- Opening Delimiter -
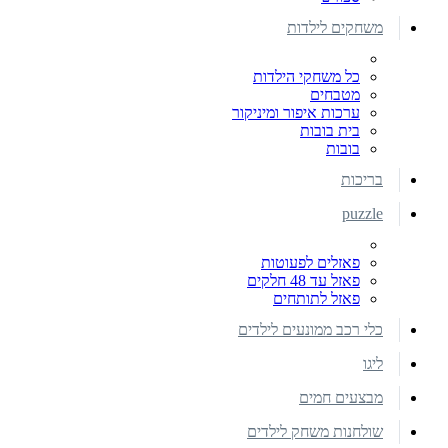
משחקים לילדות
כל משחקי הילדות
מטבחים
ערכות איפור ומיניקור
בית בובות
בובות
בריכות
puzzle
פאזלים לפעוטות
פאזל עד 48 חלקים
פאזל לתותחים
כלי רכב ממונעים לילדים
ליגו
מבצעים חמים
שולחנות משחק לילדים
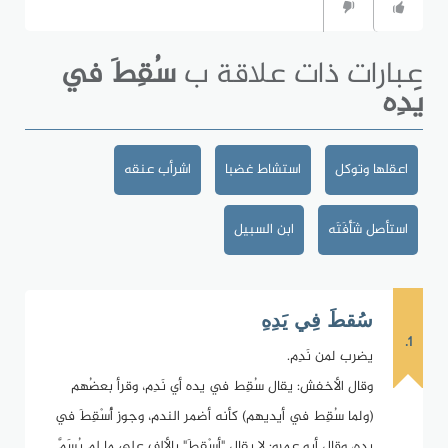
عبارات ذات علاقة ب
سُقِطَ في
يَدِه
اعقلها وتوكل
استشاط غضبا
اشرأب عنقه
استأصل شَأْفَتَه
ابن السبيل
سُقطَ فِي يَدِهِ
1.
يضرب لمن نَدِم.
وقال الأخفش: يقال سُقِط في يده أي نَدِم، وقرأ بعضُهم
(ولما سُقِط في أيديهم) كأنه أضمر الندم، وجوز أُسْقِطَ في
يده، وقال أبو عمرو: لا يقال "أسْقِطَ" بالألف على ما لم يُسَمَّ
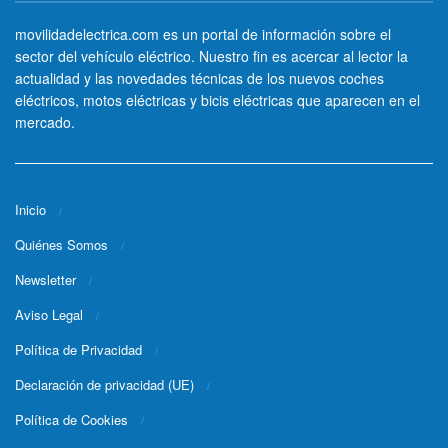
movilidadelectrica.com es un portal de información sobre el
sector del vehículo eléctrico. Nuestro fin es acercar al lector la
actualidad y las novedades técnicas de los nuevos coches
eléctricos, motos eléctricas y bicis eléctricas que aparecen en el
mercado.
Inicio
Quiénes Somos
Newsletter
Aviso Legal
Política de Privacidad
Declaración de privacidad (UE)
Política de Cookies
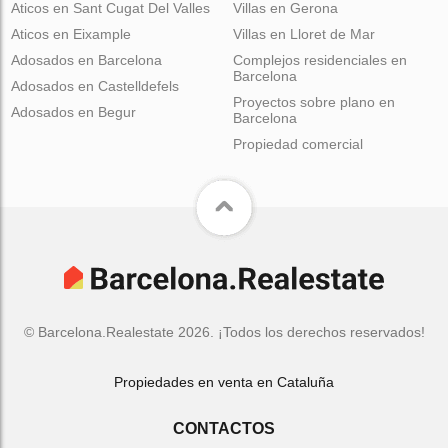
Aticos en Sant Cugat Del Valles
Villas en Gerona
Aticos en Eixample
Villas en Lloret de Mar
Adosados en Barcelona
Complejos residenciales en
Barcelona
Adosados en Castelldefels
Proyectos sobre plano en
Adosados en Begur
Barcelona
Propiedad comercial
© Barcelona.Realestate 2026. ¡Todos los derechos reservados!
Propiedades en venta en Cataluña
CONTACTOS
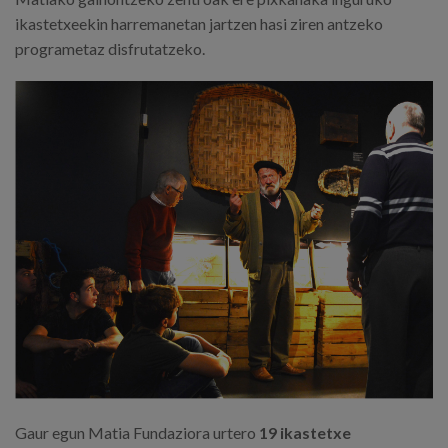
ikastetxeekin harremanetan jartzen hasi ziren antzeko
programetaz disfrutatzeko.
Gaur egun Matia Fundaziora urtero
19 ikastetxe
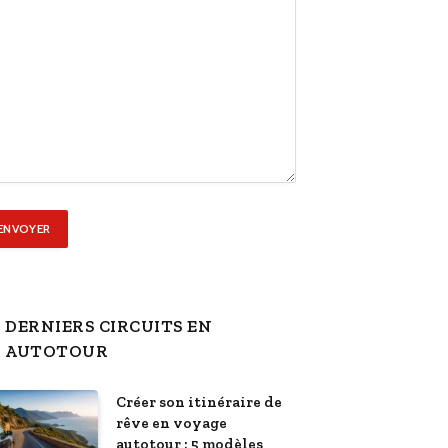
DERNIERS CIRCUITS EN
AUTOTOUR
Créer son itinéraire de
rêve en voyage
autotour : 5 modèles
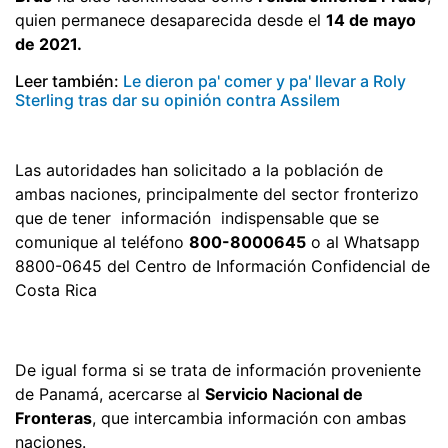
quien permanece desaparecida desde el
14 de mayo
de 2021.
Leer también:
Le dieron pa' comer y pa' llevar a Roly
Sterling tras dar su opinión contra Assilem
Las autoridades han solicitado a la población de
ambas naciones, principalmente del sector fronterizo
que de tener información indispensable que se
comunique al teléfono
800-8000645
o al Whatsapp
8800-0645 del Centro de Información Confidencial de
Costa Rica
De igual forma si se trata de información proveniente
de Panamá, acercarse al
Servicio Nacional de
Fronteras
, que intercambia información con ambas
naciones.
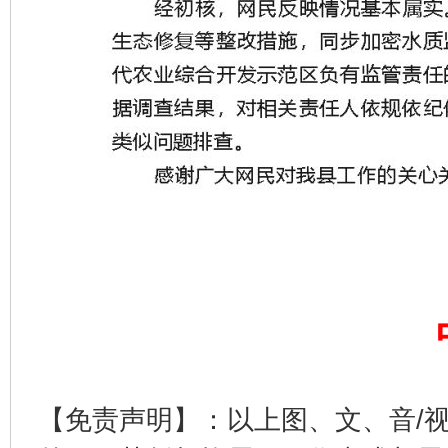
【免责声明】：以上图、文、音/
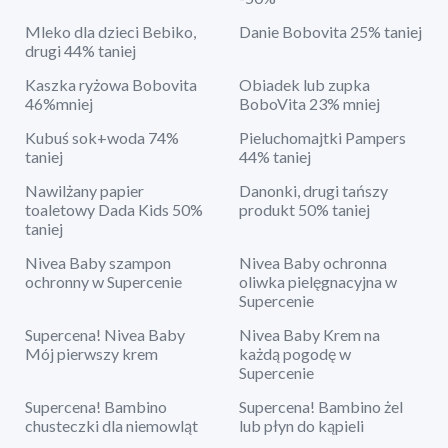
Mleko dla dzieci Bebiko,
Danie Bobovita 25% taniej
drugi 44% taniej
Kaszka ryżowa Bobovita
Obiadek lub zupka
46%mniej
BoboVita 23% mniej
Kubuś sok+woda 74%
Pieluchomajtki Pampers
taniej
44% taniej
Nawilżany papier
Danonki, drugi tańszy
toaletowy Dada Kids 50%
produkt 50% taniej
taniej
Nivea Baby szampon
Nivea Baby ochronna
ochronny w Supercenie
oliwka pielęgnacyjna w
Supercenie
Supercena! Nivea Baby
Nivea Baby Krem na
Mój pierwszy krem
każdą pogodę w
Supercenie
Supercena! Bambino
Supercena! Bambino żel
chusteczki dla niemowląt
lub płyn do kąpieli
- Closing Delimiter -
> TRY IT: Every line containing the string "Bambino" should be pulled from the listing and copied.

> TASK RESULT:
Supercena! Bambino
Supercena! Bambino żel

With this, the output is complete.